> a Valedictorian, NHS member, JV or Varsity sports team member in HS, getting a 2100/1500+ on the SAT, and taking 6-7 APs are now table stakes
This is very true in my experience, except I subbed out Valedictorian with multiple varsity sports/student government and the SAT with ACT and I didn’t even get waitlisted at top schools.
I disagree with the increase in competitiveness being a good thing. Excessive filtering at all levels has meant that eccentrics or absent minded professor types are not making it into research roles, and creatives or mad geniuses are filtered out before they have the chance to make an impact. There are a lot of people who are extremely bright and creative, but just don't have it all together the whole time from ages 14-25, and these days they have no chance of making it into research positions.
The system is rewarding conscientiousness and consistency over creativity.
The US education has always been competitive. In sports.
Its school system has always been a state-sponsored daycare.
SAT/ACT tests reflect this. I can get a perfect score in SAT math easily. And I likely could get them as a kid (I never took standardized tests at school). I wouldn't get perfect scores in the Chinese gaokao or Korean/Japanese tests.
> There are a lot of people who are extremely bright and creative, but just don't have it all together the whole time from ages 14-25, and these days they have no chance of making it into research positions.
This is just nonsense. Are you saying that we should kick out smart kids with high test scores to let in absent-minded students who care about only getting drunk so that they _might_ become great researchers in their 30-s?
To the topic at hand: it's way too easy to fluff your resume with nonsense like "Coordinated a responsible team for an implementation of cross-cutting concerns improving customer retention change by 12.23% across the organization". Test scores provide at least some objective measurement.

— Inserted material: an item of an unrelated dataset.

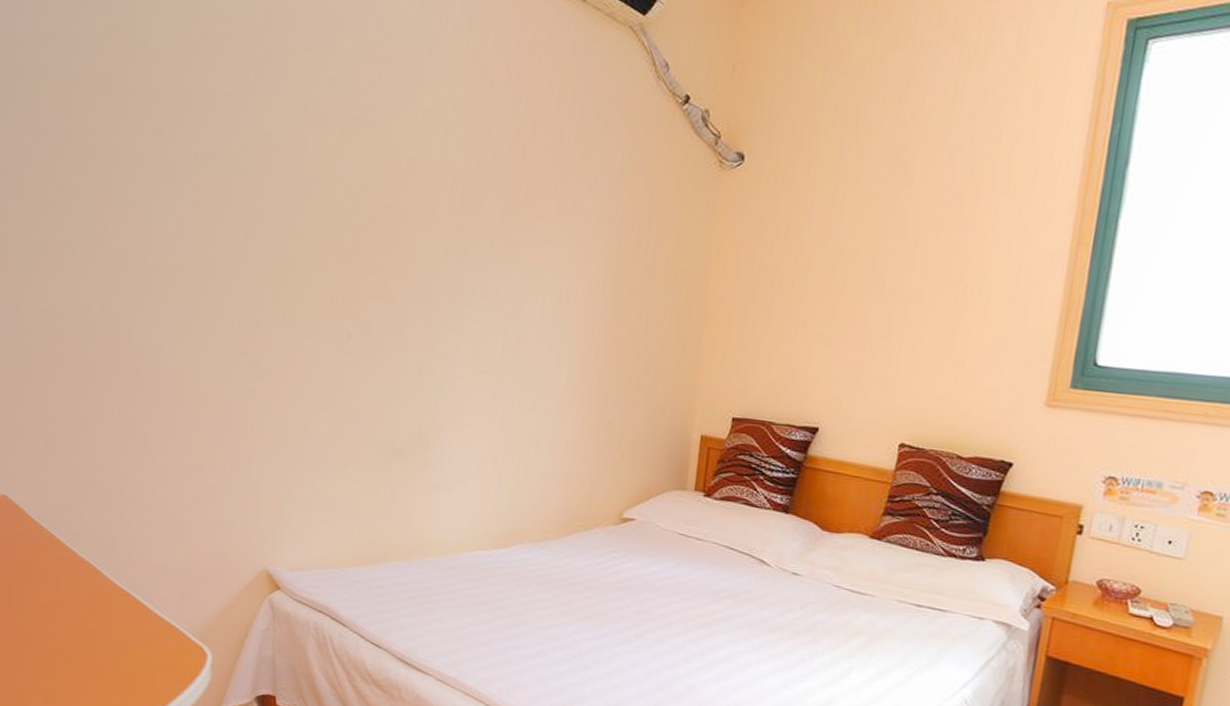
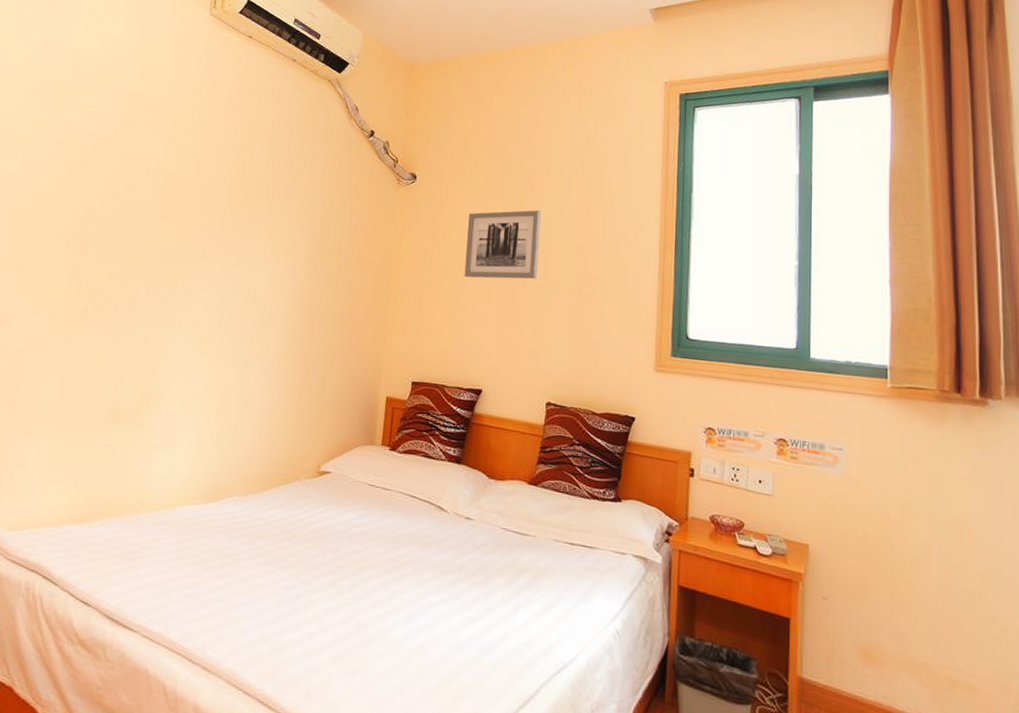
wall art: none [802,197,911,290] -> present [464,210,542,279]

> The system is rewarding conscientiousness and consistency over creativity
This assumes that you can get to the top via rote skills alone. Rote learning only gets you so far and most of those kinds flame out.
It's hard to describe, but once you meet actually talented people what you end up seeing is that they're just extremely diligent and deeply passionate about a topic and will continuously execute.
For example, when I was in HS I wrestled. Yes there were physical differences that could impact a sparring round, but technique and preparation was almost always able to outcompete base innate talent. Later, I ended up learning ballet the Russian style and it was the same - the truly creative types who were at Vaganova or Paris had already built strong fundamental and technical skills which allowed them to mix and match and create.
You cannot be creative without also being diligent and understanding fundamentals.
The "eccentrics" and "mad geniuses" are few and far between, and to find people with talent, you do need to use exclusionary tactics like scores and interview performance.
Not really. Outliers of that sort get dealt with as an exceptional case and it works. I've seen amazingly bright batchmates get into all sorts of programs without most of the qualifications, because they were a genuine math wizard (the kind that submitted errata to a standard textbook on some weird number theory stuff at age 15), but they didn't always score the best on many exams, especially when aggregated across subjects. IIRC he's a researcher now. All trends point to him being an eccentric old hag at age 50 ;)
The filtering system is meant for the majority case and there it works. The outliers get dealt with as outliers, which also works. In this case, he later asked the author of that textbook who he emailed with the errata, to connect him with the group he wanted to work in. Needless to say it was a very strong referral.
> [...] you get a degree of viciousness, competitiveness, and steel-eyed execution
I think there's a lot of truth to that. (Aside: many manage without the viciousness part. It's not their fault their parents lined them up with an internship and a research paper co-author in high school, and they're not jerks about it.)
Though the current generation of students didn't invent hyper-competitive. Before software engineering jobs (and startups) were high-income and high-status, you'd see that mentality among many people on track for Wall Street, for example.
Another example: Before CS was a go-to for the hyper-competitive, a mentor of mine actually switched from pre-med to CS, at an Ivy, because a percentage of pre-med students were outright sabotaging other students, and it turned him off of the field.
> that a lot of older Americans just aren't used to.
Though, there have been -- and hopefully will remain to be -- people doing it for the love of the field, who are not impressed.
Other than the genuine people being crowded out of admissions slots and fratbro interviews by Wall Street types...
If a Palo Alto helicopter-parented overachiever McDojo black belt tries to pick a fight... with a humble rope-belted person in Asia, who's studied martial arts for the love of it... the latter will chuckle good-naturedly, and help the Californian up off the ground.
“ getting a 2100/1500+ on the SAT”
Typo? 2100/2400 << 1500/1600 in terms of rarity.